In unserem Wettbewerb um den Preis »Der politische Film der Friedrich-Ebert-Stiftung« waren sieben Filme mit politischem Anspruch nominiert. Doch sie macht mehr aus als nur das Politische. Sie möchten berühren und auch zum Mit-, Nach- und Vordenken anregen. Wenn Qualität und Thema stimmen, zur richtigen Zeit am richtigen Ort, dann kann ein Film Großes bewirken.

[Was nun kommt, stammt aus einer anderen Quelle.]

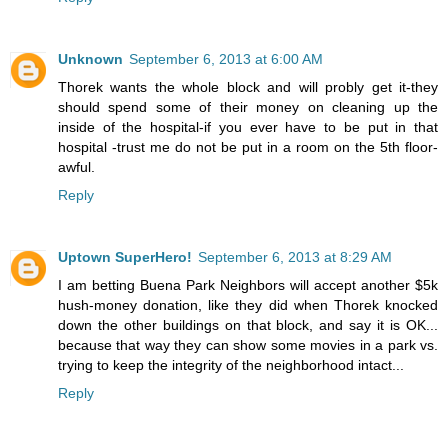
Unknown
September 6, 2013 at 6:00 AM
Thorek wants the whole block and will probly get it-they
should spend some of their money on cleaning up the
inside of the hospital-if you ever have to be put in that
hospital -trust me do not be put in a room on the 5th floor-
awful.
Reply
Uptown SuperHero!
September 6, 2013 at 8:29 AM
I am betting Buena Park Neighbors will accept another $5k
hush-money donation, like they did when Thorek knocked
down the other buildings on that block, and say it is OK...
because that way they can show some movies in a park vs.
trying to keep the integrity of the neighborhood intact...
Reply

Um die fachliche Bewertung aller Komponenten, die ein Gewinnerfilm haben muss, sicherzustellen, haben wir auch in diesem Jahr eine engagierte und kompetente Jury gesucht – und gefunden:

  • Tanja Chawla, Vorsitzende des DGB, Hamburg
  • Carolin Genreith, Autorin, Regisseurin, Produzentin
  • Christian Stöcker, Professor, Journalist

Die Laudatio

Alle Nominierten sind aus der Sicht der Jury preiswürdig. Die Filme der Sektion sind extrem unterschiedlich, mal formal streng, mal wild ausufernd, Dokumentar- und Spielfilme, aktuell und historisch, mal todernst, mal komisch. Es geht um Überwachung und Unterdrückung, um Ausbeutung und Antifeminismus, aber auch um Auflehnung, Solidarität und Widerstand. Ein Film ragte aus der Auswahl dennoch heraus. Er ist unter schwierigsten Bedingungen gedreht, mit einer einzigen Kamera, in einem einzigen, engen Raum. Ab und zu geht der Blick durchs Fenster nach draußen und zeigt Bilder, die wir alle so ähnlich schon im Fernsehen gesehen haben, Bilder der Zerstörung. Jetzt aber sehen wir sie aus der Perspektive derer, deren Welt gerade aus den Fugen geraten ist. Wir sehen in ihre Gesichter und hören, was sie sagen, oft erstaunlich ungerührt wirkend, manchmal offenkundig traumatisiert, immer knapp, immer bewegend. Obwohl die Kamera ihnen direkt ins Gesicht blickt, wie im Rückspiegel, wirkt sie niemals voyeuristisch. Knapp und präzise erzählen die Menschen Ausschnitte ihrer Geschichten, dicht, wie es ein Drehbuch kaum könnte. Oft kippen sie vom scheinbar Banalen unerwartet ins Grauenvolle. In nur 84 Minuten lernt das Publikum Dutzende Menschen kennen: Frauen, Männer, Kinder, Alte, Einheimische und Zugezogene. In dem Auto, in dem der ganze Film spielt, vereint sie das gleiche Schicksal: Sie sind auf der Flucht. Ein Mann berichtet von seiner Foltererfahrung, ein kleines Mädchen ist verstummt, ein anderes hilft ihm, die Sprache wiederzufinden, eine Familie lässt den Vater zurück, ein Junge vermisst seine Großmutter, eine lebensbedrohlich verletzte Frau erzählt von ihren Zukunftsplänen, eine Bäuerin erinnert sich voller Wehmut an ihre allesfressende Kuh.

Der Mann am Steuer des Autos ist auch der Regisseur des Films, mal stellt er behutsame Fragen, mal muss er plötzlich die Richtung ändern, weil im Dunkeln Minen auf der Straße liegen, oder weil eine Brücke nicht mehr existiert. Das Genre des Antikriegsfilms wird dominiert von Filmen, in denen Männer Krieg führen. Dieser Film ist ein echter Antikriegsfilm, weil er vollständig aus dem Blickwinkel der Opfer erzählt ist. Der Film ist ein Fanal gegen die Gewöhnung, er macht jene sichtbar, deren Leben dieser Krieg gegen die Ukraine unmittelbar erschüttert. So erzählen die Menschen in diesem Werk stellvertretend und universell von Krieg und Flucht, überall.

Dieser große Film hat ein großes Publikum verdient. Der Preis “Der politische Film der Friedrich-Ebert-Stiftung” geht an Maciek Hamela für ‚Im Rückspiegel‘.